No puedo permitirme esa humillación.
Ya le has dado una buena paliza a Wu Yong, así que ha recibido su merecido.
Dejemos el asunto como está por ahora.
Zhang Xiaoshan lo pensó y estuvo de acuerdo.
Después de todo, el Pueblo del Dragón Blanco era una zona rural, y el cotilleo era el pasatiempo favorito de las mujeres del lugar.
Si el asunto se difundiera, la reputación de Luo Meili quedaría por los suelos.
—Hum, date por afortunado.
Te dejaré ir por esta vez, pero si hay una próxima, te aseguro que no te librarás tan fácilmente.
—No, no habrá una próxima vez, lo prometo.
Solo perdí el control por un momento, fue un impulso.
Juro que no volverá a pasar, por favor, no llamen a la policía.
—Hum.
Luo Meili bufó con frialdad y siguió a Zhang Xiaoshan fuera del maizal.
—Maldita sea, Zhang Xiaoshan, ya verás.
Si no te doy una lección, ¡dejo de llamarme Wu Yong!
—Después de que se marcharan, Wu Yong mostró su verdadera cara al instante, maldiciendo a Zhang Xiaoshan con saña mientras tramaba su venganza.

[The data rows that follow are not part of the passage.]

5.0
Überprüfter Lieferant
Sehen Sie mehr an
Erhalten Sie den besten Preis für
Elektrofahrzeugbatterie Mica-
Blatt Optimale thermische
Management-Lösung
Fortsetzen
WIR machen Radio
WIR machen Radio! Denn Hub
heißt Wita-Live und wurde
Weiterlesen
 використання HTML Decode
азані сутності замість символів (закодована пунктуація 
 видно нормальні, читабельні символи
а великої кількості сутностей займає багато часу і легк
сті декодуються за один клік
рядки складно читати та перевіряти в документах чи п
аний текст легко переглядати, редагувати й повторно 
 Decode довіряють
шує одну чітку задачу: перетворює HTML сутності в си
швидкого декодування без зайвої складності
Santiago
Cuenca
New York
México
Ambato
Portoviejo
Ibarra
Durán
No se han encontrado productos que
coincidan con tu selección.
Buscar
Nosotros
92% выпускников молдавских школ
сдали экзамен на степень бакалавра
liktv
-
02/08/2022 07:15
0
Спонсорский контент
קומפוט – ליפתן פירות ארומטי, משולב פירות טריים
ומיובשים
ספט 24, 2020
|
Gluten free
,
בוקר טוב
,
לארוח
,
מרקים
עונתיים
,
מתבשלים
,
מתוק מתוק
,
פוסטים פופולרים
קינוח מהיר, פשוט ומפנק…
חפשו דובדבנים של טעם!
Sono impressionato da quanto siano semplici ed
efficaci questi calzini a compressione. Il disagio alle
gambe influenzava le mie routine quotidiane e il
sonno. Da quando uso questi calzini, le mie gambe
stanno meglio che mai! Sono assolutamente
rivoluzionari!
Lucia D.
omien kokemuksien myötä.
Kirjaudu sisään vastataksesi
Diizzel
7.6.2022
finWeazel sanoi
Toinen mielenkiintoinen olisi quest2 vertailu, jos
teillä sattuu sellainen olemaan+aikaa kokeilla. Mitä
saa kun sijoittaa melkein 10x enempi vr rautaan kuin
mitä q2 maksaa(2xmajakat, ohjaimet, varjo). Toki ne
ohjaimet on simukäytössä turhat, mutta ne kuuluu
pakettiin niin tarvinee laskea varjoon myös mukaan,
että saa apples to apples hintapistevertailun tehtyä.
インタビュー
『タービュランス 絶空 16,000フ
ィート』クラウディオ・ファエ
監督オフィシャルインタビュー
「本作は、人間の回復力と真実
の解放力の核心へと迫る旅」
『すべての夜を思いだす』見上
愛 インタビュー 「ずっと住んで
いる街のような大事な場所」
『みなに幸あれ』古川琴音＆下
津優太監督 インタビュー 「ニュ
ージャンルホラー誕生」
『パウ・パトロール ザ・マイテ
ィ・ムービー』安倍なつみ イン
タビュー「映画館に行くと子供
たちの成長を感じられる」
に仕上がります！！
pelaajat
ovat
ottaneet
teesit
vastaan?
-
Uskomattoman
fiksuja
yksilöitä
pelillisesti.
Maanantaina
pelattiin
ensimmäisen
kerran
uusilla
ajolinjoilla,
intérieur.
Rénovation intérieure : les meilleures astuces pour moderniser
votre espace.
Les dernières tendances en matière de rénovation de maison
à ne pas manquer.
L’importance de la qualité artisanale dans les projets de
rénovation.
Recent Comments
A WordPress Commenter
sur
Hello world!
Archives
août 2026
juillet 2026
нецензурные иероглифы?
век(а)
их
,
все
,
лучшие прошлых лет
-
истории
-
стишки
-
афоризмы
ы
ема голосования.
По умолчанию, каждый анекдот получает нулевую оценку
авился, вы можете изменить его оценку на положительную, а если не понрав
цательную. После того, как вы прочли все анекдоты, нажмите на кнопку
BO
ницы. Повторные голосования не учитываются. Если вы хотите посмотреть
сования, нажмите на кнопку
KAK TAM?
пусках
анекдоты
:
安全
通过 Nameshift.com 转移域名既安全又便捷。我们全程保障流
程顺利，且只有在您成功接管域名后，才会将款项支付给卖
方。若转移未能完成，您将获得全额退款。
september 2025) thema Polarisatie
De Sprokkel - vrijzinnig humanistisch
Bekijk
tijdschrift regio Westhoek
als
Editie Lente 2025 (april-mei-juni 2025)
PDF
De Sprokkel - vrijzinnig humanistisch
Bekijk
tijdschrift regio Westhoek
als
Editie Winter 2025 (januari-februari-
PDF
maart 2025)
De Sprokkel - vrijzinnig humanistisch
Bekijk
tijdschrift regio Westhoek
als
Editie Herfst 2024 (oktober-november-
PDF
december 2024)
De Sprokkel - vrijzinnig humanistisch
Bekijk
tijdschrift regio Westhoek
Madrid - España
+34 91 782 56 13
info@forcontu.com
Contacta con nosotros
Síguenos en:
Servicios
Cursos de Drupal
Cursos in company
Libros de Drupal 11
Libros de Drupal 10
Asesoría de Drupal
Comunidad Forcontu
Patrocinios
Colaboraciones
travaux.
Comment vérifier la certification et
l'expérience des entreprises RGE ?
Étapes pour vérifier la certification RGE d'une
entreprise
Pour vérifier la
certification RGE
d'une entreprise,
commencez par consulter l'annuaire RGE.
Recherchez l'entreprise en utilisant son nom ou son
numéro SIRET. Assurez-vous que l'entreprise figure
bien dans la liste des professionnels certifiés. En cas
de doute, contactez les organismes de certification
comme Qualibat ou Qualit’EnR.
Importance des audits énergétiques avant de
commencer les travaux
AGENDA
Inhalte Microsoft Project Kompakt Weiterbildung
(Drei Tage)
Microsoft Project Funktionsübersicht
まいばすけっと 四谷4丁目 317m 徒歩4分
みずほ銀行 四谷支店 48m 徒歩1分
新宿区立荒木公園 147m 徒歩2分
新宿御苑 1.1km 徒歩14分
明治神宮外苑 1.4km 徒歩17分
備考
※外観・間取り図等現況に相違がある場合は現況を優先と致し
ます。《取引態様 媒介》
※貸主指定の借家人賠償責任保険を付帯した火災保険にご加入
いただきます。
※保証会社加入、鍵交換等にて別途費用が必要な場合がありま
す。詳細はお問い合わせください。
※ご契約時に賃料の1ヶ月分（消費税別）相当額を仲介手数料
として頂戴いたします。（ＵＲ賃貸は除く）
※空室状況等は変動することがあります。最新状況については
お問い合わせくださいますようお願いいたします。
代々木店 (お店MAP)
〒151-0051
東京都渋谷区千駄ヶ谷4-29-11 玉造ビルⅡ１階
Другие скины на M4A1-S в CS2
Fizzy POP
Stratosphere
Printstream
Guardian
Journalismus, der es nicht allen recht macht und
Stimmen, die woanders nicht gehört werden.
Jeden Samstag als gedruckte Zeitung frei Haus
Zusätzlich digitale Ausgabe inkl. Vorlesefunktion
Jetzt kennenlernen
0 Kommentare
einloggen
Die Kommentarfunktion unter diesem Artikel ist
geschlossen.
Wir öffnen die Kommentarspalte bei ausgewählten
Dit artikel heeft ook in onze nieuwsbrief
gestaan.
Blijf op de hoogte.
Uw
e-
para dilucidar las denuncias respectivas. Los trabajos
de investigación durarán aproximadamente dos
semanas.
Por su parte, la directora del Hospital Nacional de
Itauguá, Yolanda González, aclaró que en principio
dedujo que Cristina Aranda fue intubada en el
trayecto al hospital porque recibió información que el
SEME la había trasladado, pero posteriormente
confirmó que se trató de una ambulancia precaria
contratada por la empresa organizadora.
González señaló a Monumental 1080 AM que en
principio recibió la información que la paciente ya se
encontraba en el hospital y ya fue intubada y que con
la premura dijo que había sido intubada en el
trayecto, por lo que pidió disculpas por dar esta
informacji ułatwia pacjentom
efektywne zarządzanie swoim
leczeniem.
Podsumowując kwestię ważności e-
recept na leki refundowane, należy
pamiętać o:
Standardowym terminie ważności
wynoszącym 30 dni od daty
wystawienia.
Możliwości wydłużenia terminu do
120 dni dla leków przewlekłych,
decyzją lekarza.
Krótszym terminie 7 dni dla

Al salir del maizal, Zhang Xiaoshan estaba a punto de decirle a Luo Meili:
—Tía, es tarde, debería irse a casa.
Pero al darse la vuelta, vio que el tirante del camisón de Luo Meili se había roto, revelando gran parte de su blanca piel.
Tragó saliva sin poder evitarlo, incapaz de apartar la mirada.
Luo Meili se dio cuenta de la mirada de Zhang Xiaoshan y su rostro enrojeció.
Sin embargo, no se enfadó ni intentó detenerlo, sino que dijo con una sonrisa pícara:
—Pequeño Shan, has salvado a tu tía.
¿Qué te parece si te recompenso con mi cuerpo?